EXERCISE INSTRUCTIONS
Copy the records from the start through the line containing "et réunissent $30m", changing "réfugiés" to "sinistrés" and keeping everything else the same. Leave the pictures out.

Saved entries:
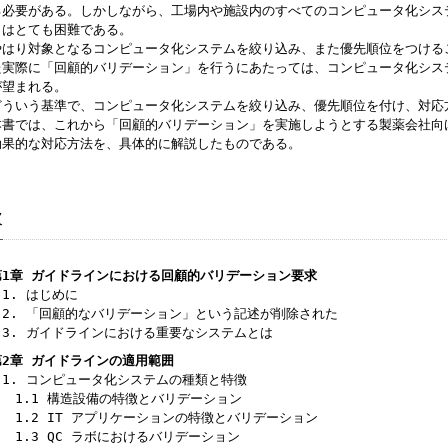
る必要がある。しかしながら、工場内や施設内のすべてのコンピュータ化シス
とはとても困難である。
やはり対象となるコンピュータ化システムを絞り込み、また優先順位をつける
た実際に「回顧的バリデーション」を行うにあたっては、コンピュータ化シス
が望まれる。
どういう基準で、コンピュータ化システムを絞り込み、優先順位を付け、対応
本書では、これから「回顧的バリデーション」を実施しようとする製薬会社向
効果的な対応方法を、具体的に解説したものである。
次
第1章 ガイドラインにおける回顧的バリデーション要求
1. はじめに
2. 「回顧的なバリデーション」という記述が削除された
3. ガイドラインにおける重要なシステムとは
第2章 ガイドラインの適用範囲
1. コンピュータ化システムの種類と特徴
1.1 構造設備の特徴とバリデーション
1.2 IT アプリケーションの特徴とバリデーション
1.3 QC ラボにおけるバリデーション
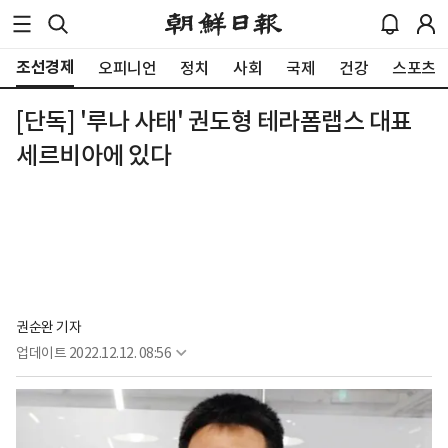
조선경제
오피니언
정치
사회
국제
건강
스포츠
[단독] '루나 사태' 권도형 테라폼랩스 대표
세르비아에 있다
권순완 기자
업데이트
2022.12.12. 08:56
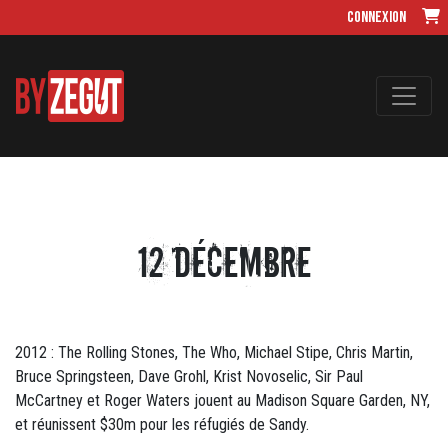
Connexion
12 Décembre
2012 : The Rolling Stones, The Who, Michael Stipe, Chris Martin,
Bruce Springsteen, Dave Grohl, Krist Novoselic, Sir Paul
McCartney et Roger Waters jouent au Madison Square Garden, NY,
et réunissent $30m pour les réfugiés de Sandy.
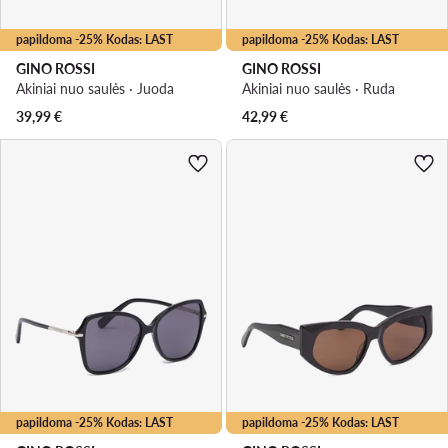
papildoma -25% Kodas: LAST
papildoma -25% Kodas: LAST
GINO ROSSI
GINO ROSSI
Akiniai nuo saulės · Juoda
Akiniai nuo saulės · Ruda
39,99
€
42,99
€
papildoma -25% Kodas: LAST
papildoma -25% Kodas: LAST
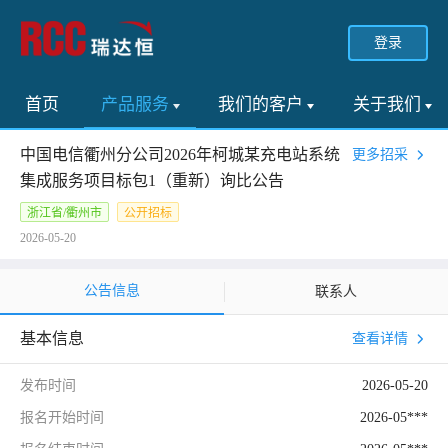
登录
首页
产品服务
我们的客户
关于我们
中国电信衢州分公司2026年柯城某充电站系统
更多招采
集成服务项目标包1（重新）询比公告
浙江省/衢州市
公开招标
2026-05-20
公告信息
联系人
基本信息
查看详情
发布时间
2026-05-20
报名开始时间
2026-05***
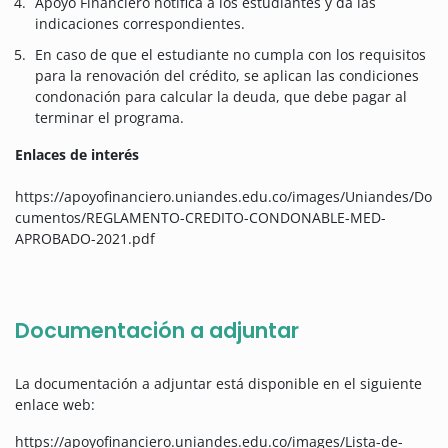
Apoyo Financiero notifica a los estudiantes y da las
indicaciones correspondientes.
En caso de que el estudiante no cumpla con los requisitos
para la renovación del crédito, se aplican las condiciones
condonación para calcular la deuda, que debe pagar al
terminar el programa.
Enlaces de interés
https://apoyofinanciero.uniandes.edu.co/images/Uniandes/Do
cumentos/REGLAMENTO-CREDITO-CONDONABLE-MED-
APROBADO-2021.pdf
Documentación a adjuntar
La documentación a adjuntar está disponible en el siguiente
enlace web:
https://apoyofinanciero.uniandes.edu.co/images/Lista-de-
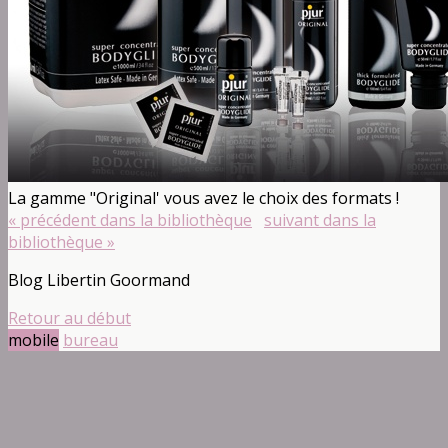
La gamme "Original' vous avez le choix des formats !
« précédent dans la bibliothèque
suivant dans la
bibliothèque »
Blog Libertin Goormand
Retour au début
mobile
bureau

OUTPUT FOR THIS TASK
る必要がある。しかしながら、工場内や施設内のすべてのコンピュータ化シス
とはとても困難である。
やはり対象となるコンピュータ化システムを絞り込み、また優先順位をつける
た実際に「回顧的バリデーション」を行うにあたっては、コンピュータ化シス
が望まれる。
どういう基準で、コンピュータ化システムを絞り込み、優先順位を付け、対応
本書では、これから「回顧的バリデーション」を実施しようとする製薬会社向
効果的な対応方法を、具体的に解説したものである。
次
第1章 ガイドラインにおける回顧的バリデーション要求
1. はじめに
2. 「回顧的なバリデーション」という記述が削除された
3. ガイドラインにおける重要なシステムとは
第2章 ガイドラインの適用範囲
1. コンピュータ化システムの種類と特徴
1.1 構造設備の特徴とバリデーション
1.2 IT アプリケーションの特徴とバリデーション
1.3 QC ラボにおけるバリデーション
조선경제
오피니언
정치
사회
국제
건강
스포츠
[단독] '루나 사태' 권도형 테라폼랩스 대표
세르비아에 있다
권순완 기자
업데이트
2022.12.12. 08:56
Connexion
12 Décembre
2012 : The Rolling Stones, The Who, Michael Stipe, Chris Martin,
Bruce Springsteen, Dave Grohl, Krist Novoselic, Sir Paul
McCartney et Roger Waters jouent au Madison Square Garden, NY,
et réunissent $30m pour les sinistrés de Sandy.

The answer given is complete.